Texto proporcionado -
"""

Como
escribía Bohumil
Hrabal en voz de Hant’a, el protagonista de Una
soledad demasiado ruidosa, “El cielo no es humano y la vida encima y debajo
de mí tampoco lo es”. Una se va dando cuenta de eso a medida que comprueba cómo cada año la vendimia se adelanta un poco más. Como si el grito del
recuerdo se avanzara, como si siguiera el ritmo cambiado de las estaciones,
como si el tiempo creyera realmente que puede olvidarse una.
Cinco años sin él este
septiembre, pero la vendimia se avanza una semana este agosto. Sin él. El pastor
que permutó las ovejas por las uvas. Que dejó atrás el zurrón del monte por el
botijo entre las vides. Que cambió el moreno de su piel debido al sol ardiente
del Pirineo por el del llano en el campo. El cielo no es humano, Hrabal, porque
la tierra que lo tuvo trabajando treinta años se lo tragó.
Pirineo. Sallente, julio '19. |
Leyendo Canto
jo i la muntanya balla, de Irene Solà, reviví el
Pirineo y la familia. Los lazos, las leyendas, les “dones d’aigua”, las
montañas. Me estremecí y me sentí herida y sola. Comprobé todo lo perdido,
pensé en lo que no volverá, y como dijo Idea
Vilariño me di cuenta de cómo ya era alguien a la que poca gente quedaba a quién
preguntar por su niñez. En las páginas de Solà leí definido a mi tío.

"""

Líneas en bruto -
"""

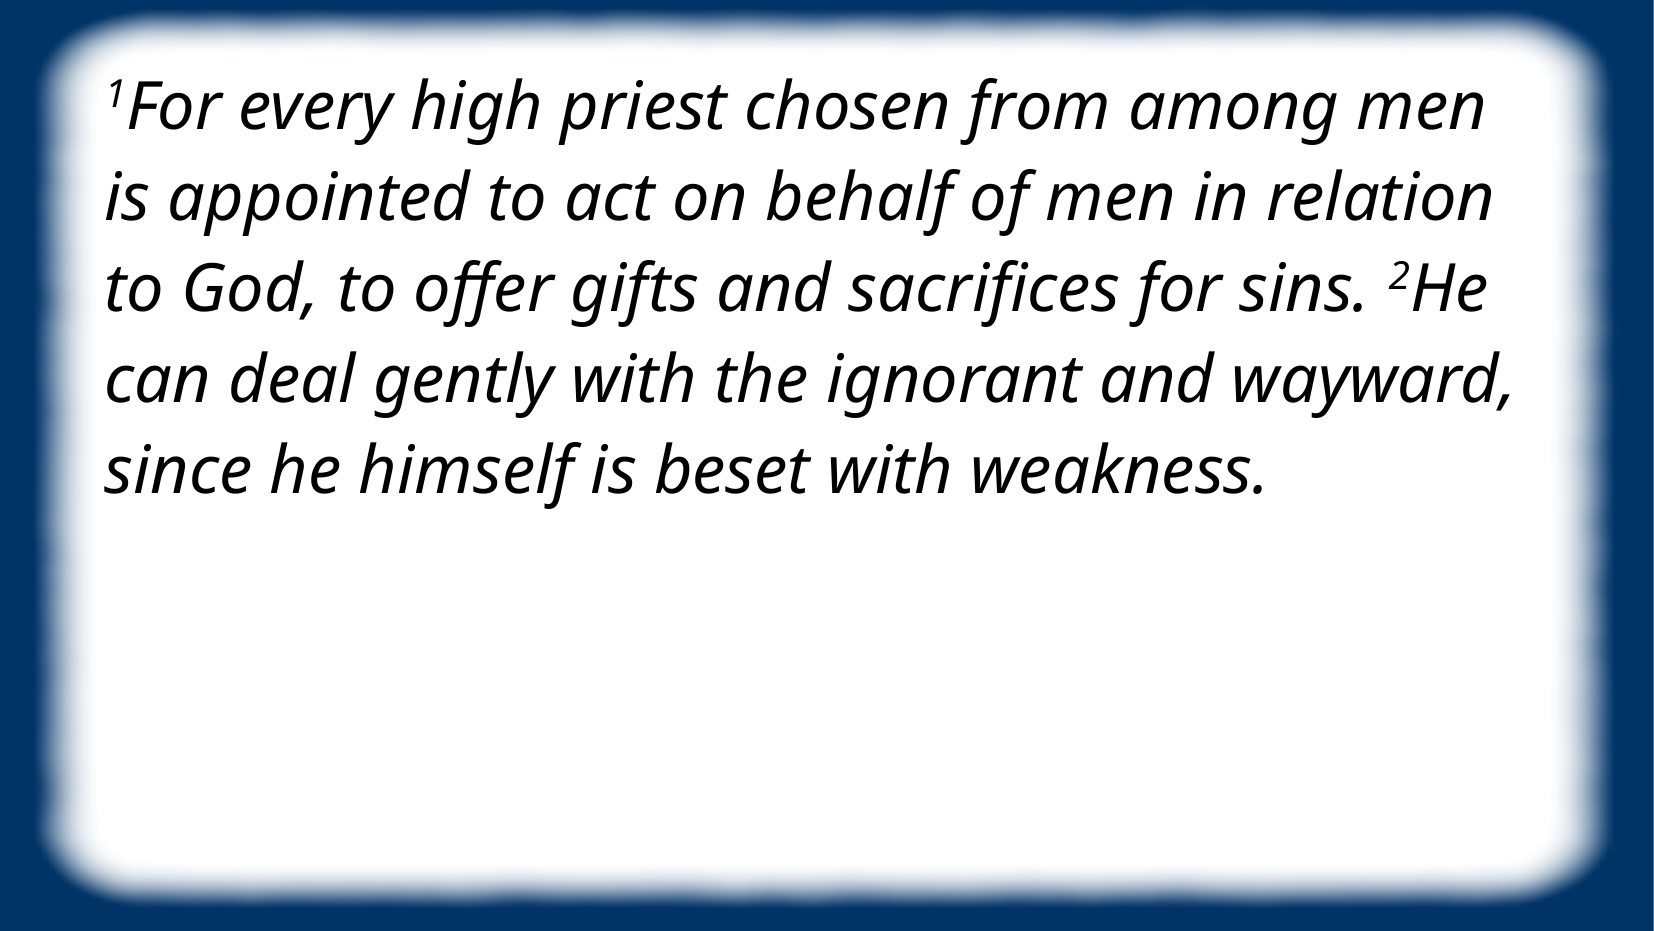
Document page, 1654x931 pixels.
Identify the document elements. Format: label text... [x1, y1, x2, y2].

picture [0, 0, 1654, 931]
text_box 1For every high priest chosen from among men is appointed to act on behalf of men in relation to God, to offer gifts and sacrifices for sins. 2He can deal gently with the ignorant and wayward, since he himself is beset with weakness. [90, 51, 1561, 511]
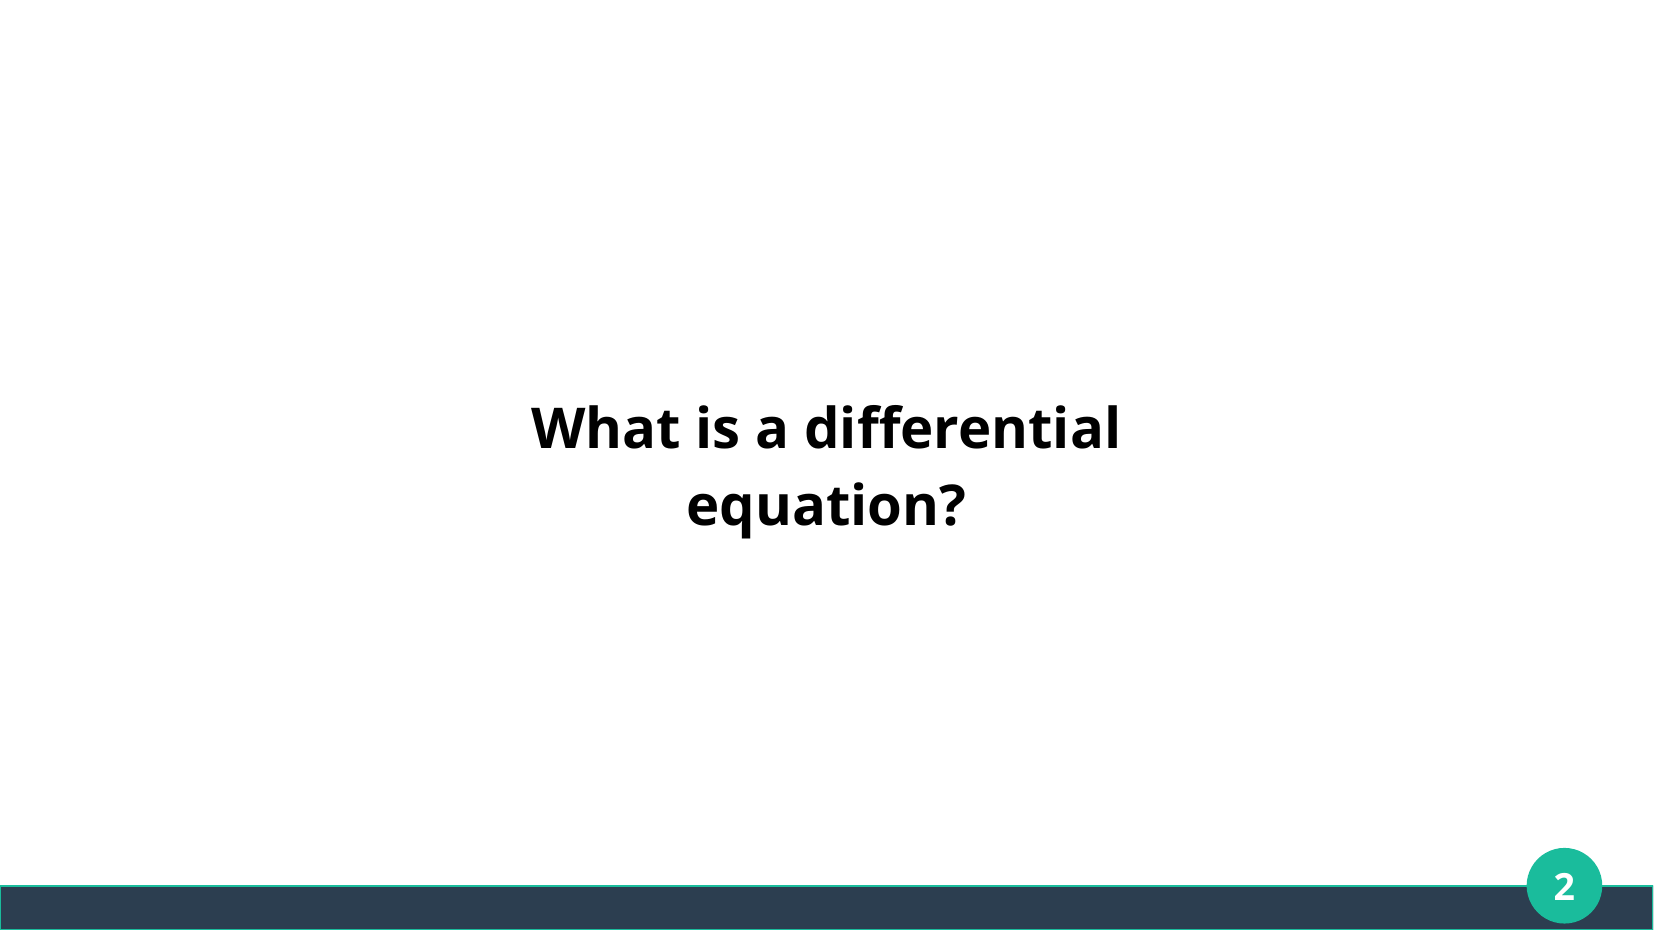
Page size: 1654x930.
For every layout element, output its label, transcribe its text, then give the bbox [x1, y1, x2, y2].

title What is a differential equation? [443, 127, 1210, 803]
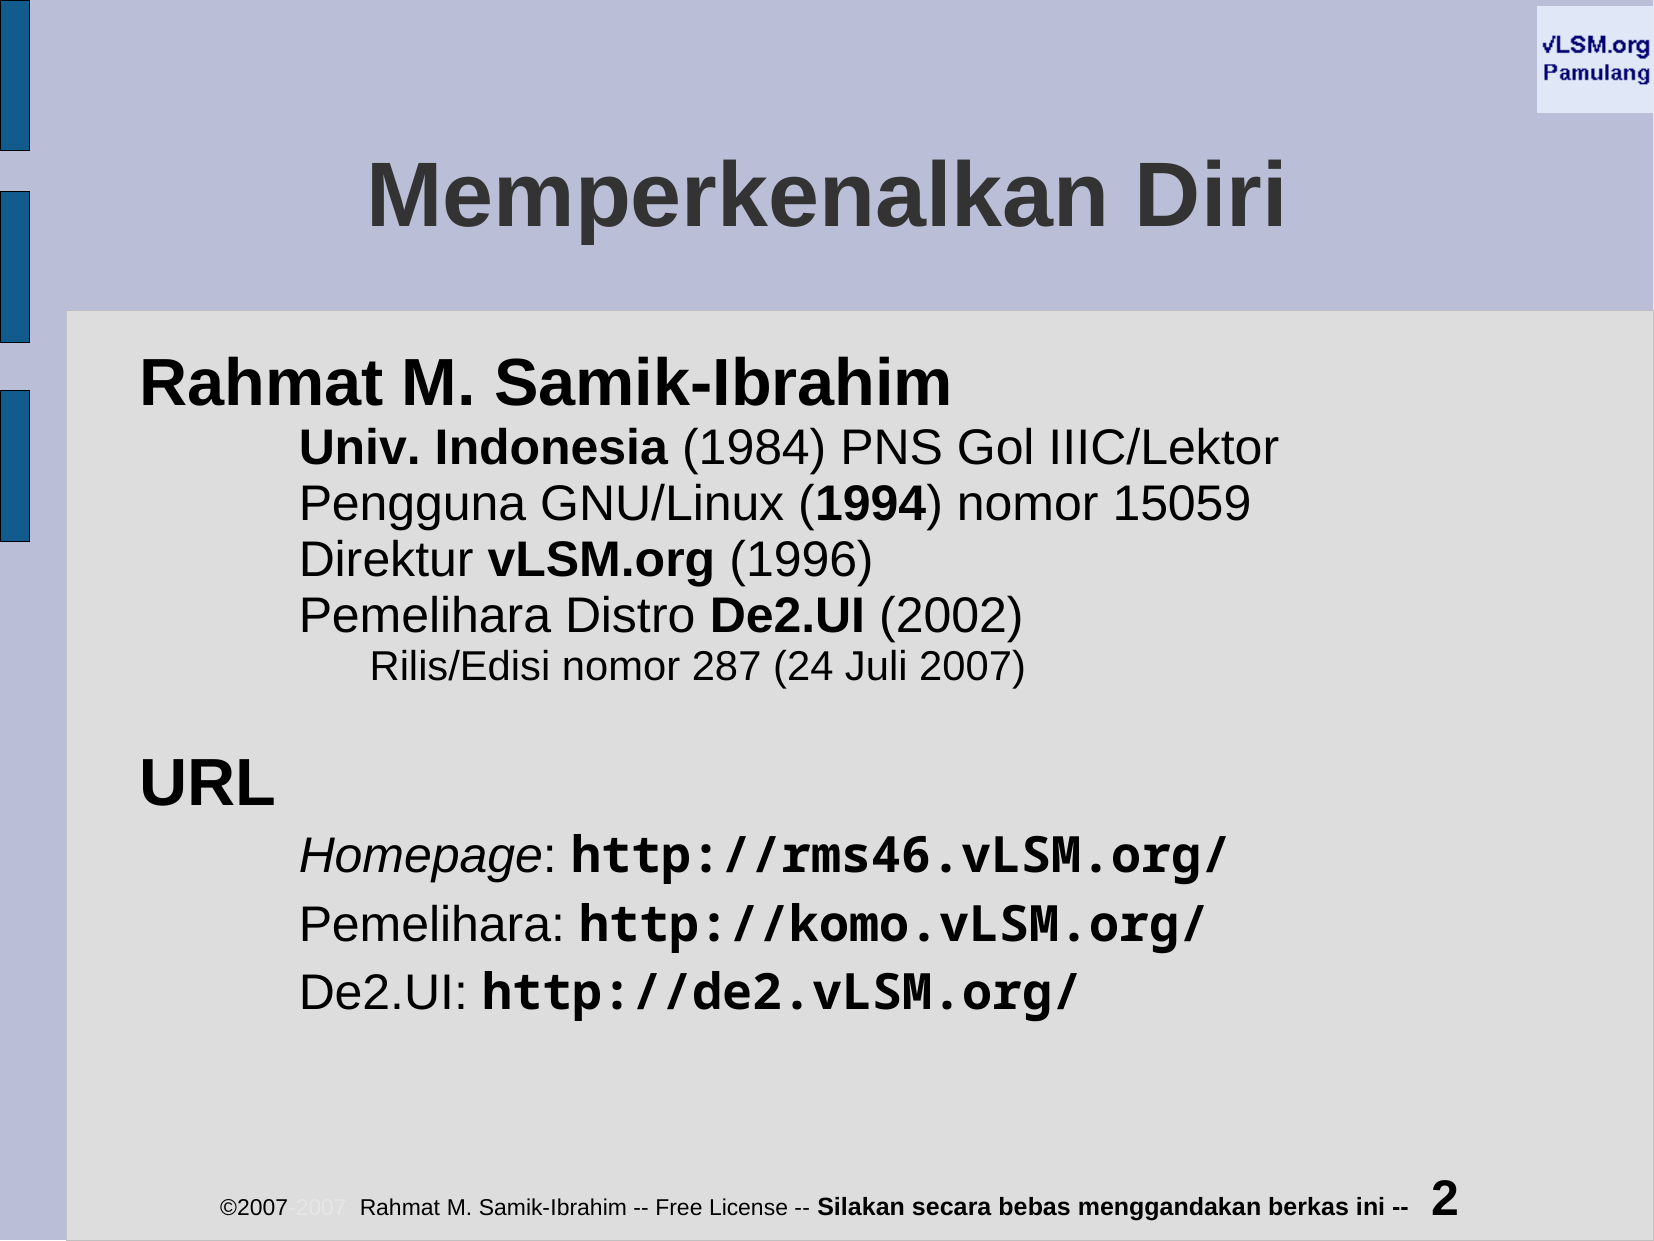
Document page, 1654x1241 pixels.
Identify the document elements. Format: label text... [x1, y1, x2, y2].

"""

En qué consiste - Por favor, cita completo y sin cambios el texto sobre la vendimia y el recuerdo del tío que aparece más arriba.

La solución -
Como
escribía Bohumil
Hrabal en voz de Hant’a, el protagonista de Una
soledad demasiado ruidosa, “El cielo no es humano y la vida encima y debajo
de mí tampoco lo es”. Una se va dando cuenta de eso a medida que comprueba cómo cada año la vendimia se adelanta un poco más. Como si el grito del
recuerdo se avanzara, como si siguiera el ritmo cambiado de las estaciones,
como si el tiempo creyera realmente que puede olvidarse una.
Cinco años sin él este
septiembre, pero la vendimia se avanza una semana este agosto. Sin él. El pastor
que permutó las ovejas por las uvas. Que dejó atrás el zurrón del monte por el
botijo entre las vides. Que cambió el moreno de su piel debido al sol ardiente
del Pirineo por el del llano en el campo. El cielo no es humano, Hrabal, porque
la tierra que lo tuvo trabajando treinta años se lo tragó.
Pirineo. Sallente, julio '19. |
Leyendo Canto
jo i la muntanya balla, de Irene Solà, reviví el
Pirineo y la familia. Los lazos, las leyendas, les “dones d’aigua”, las
montañas. Me estremecí y me sentí herida y sola. Comprobé todo lo perdido,
pensé en lo que no volverá, y como dijo Idea
Vilariño me di cuenta de cómo ya era alguien a la que poca gente quedaba a quién
preguntar por su niñez. En las páginas de Solà leí definido a mi tío.